= RECORD EXCERPTS =

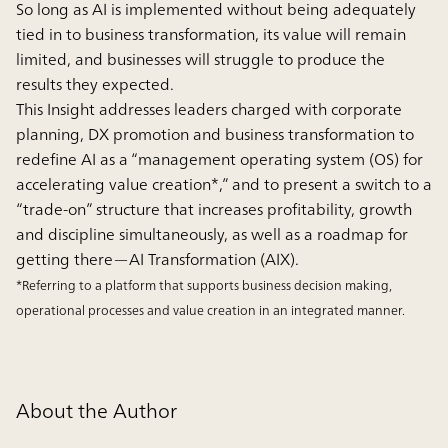
So long as AI is implemented without being adequately
tied in to business transformation, its value will remain
limited, and businesses will struggle to produce the
results they expected.
This Insight addresses leaders charged with corporate
planning, DX promotion and business transformation to
redefine AI as a “management operating system (OS) for
accelerating value creation*,” and to present a switch to a
“trade-on” structure that increases profitability, growth
and discipline simultaneously, as well as a roadmap for
getting there—AI Transformation (AIX).
*Referring to a platform that supports business decision making,
operational processes and value creation in an integrated manner.
About the Author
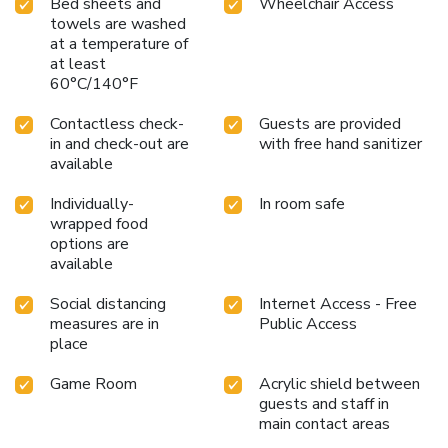
Bed sheets and
Wheelchair Access
towels are washed
at a temperature of
at least
60°C/140°F
Contactless check-
Guests are provided
in and check-out are
with free hand sanitizer
available
Individually-
In room safe
wrapped food
options are
available
Social distancing
Internet Access - Free
measures are in
Public Access
place
Game Room
Acrylic shield between
guests and staff in
main contact areas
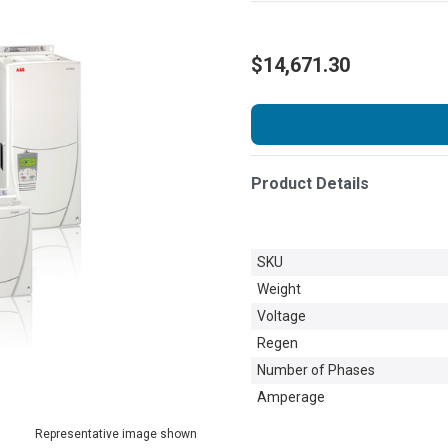
$14,671.30
Product Details
SKU
Weight
Voltage
Regen
Number of Phases
Amperage
Representative image shown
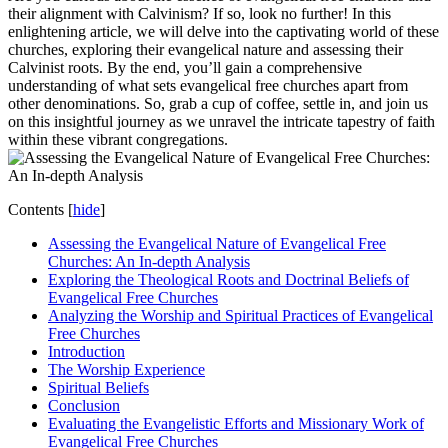
their alignment with Calvinism? If so, look no further! In this
enlightening article, we will delve into the captivating world of these
churches, exploring their evangelical nature and assessing their
Calvinist roots. By the end, you’ll gain a comprehensive
understanding of what sets evangelical free churches apart from
other denominations. So, grab a cup of coffee, settle in, and join us
on this insightful journey as we unravel the intricate tapestry of faith
within these vibrant congregations.
Contents
[
hide
]
Assessing the Evangelical Nature of Evangelical Free
Churches: An In-depth Analysis
Exploring the Theological Roots and Doctrinal Beliefs of
Evangelical Free Churches
Analyzing the Worship and Spiritual Practices of Evangelical
Free Churches
Introduction
The Worship Experience
Spiritual Beliefs
Conclusion
Evaluating the Evangelistic Efforts and Missionary Work of
Evangelical Free Churches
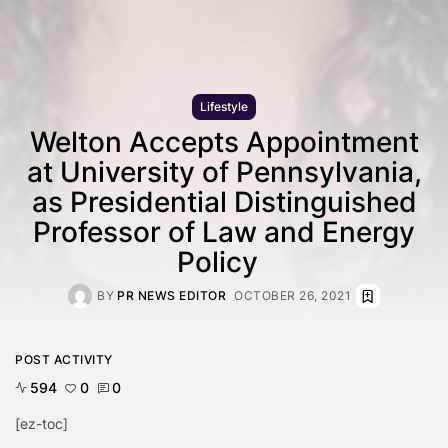
Lifestyle
Welton Accepts Appointment
at University of Pennsylvania,
as Presidential Distinguished
Professor of Law and Energy
Policy
BY
PR NEWS EDITOR
OCTOBER 26, 2021
POST ACTIVITY
594
0
0
[ez-toc]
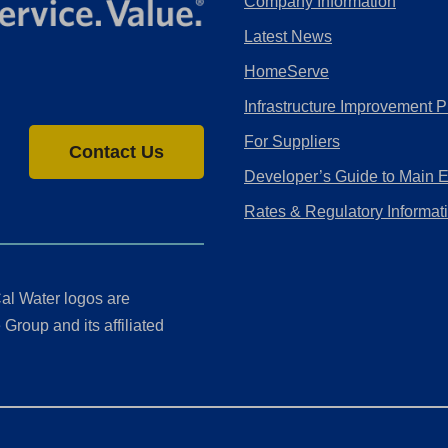
Company Information
Latest News
HomeServe
Infrastructure Improvement P
For Suppliers
Contact Us
Developer’s Guide to Main 
Rates & Regulatory Informat
al Water logos are
Group and its affiliated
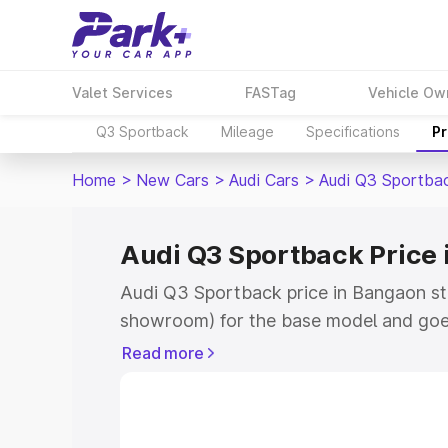
Valet Services
FASTag
Vehicle Ow
Q3 Sportback
Mileage
Specifications
Pr
Home
>
New Cars
>
Audi Cars
>
Audi Q3 Sportba
Audi Q3 Sportback Price
Audi Q3 Sportback price in Bangaon st
showroom) for the base model and goe
showroom) for the top model. This is A
Read more
Bangaon which includes RTO or Registr
Explore the complete variant-wise on-
price in Bangaon, along with key featur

= ACTIVITY =
Look through the entries above, find each line containing "check", and copy it.

= SOLUTION TO THIS PROBLEM =
Contactless check-
in and check-out are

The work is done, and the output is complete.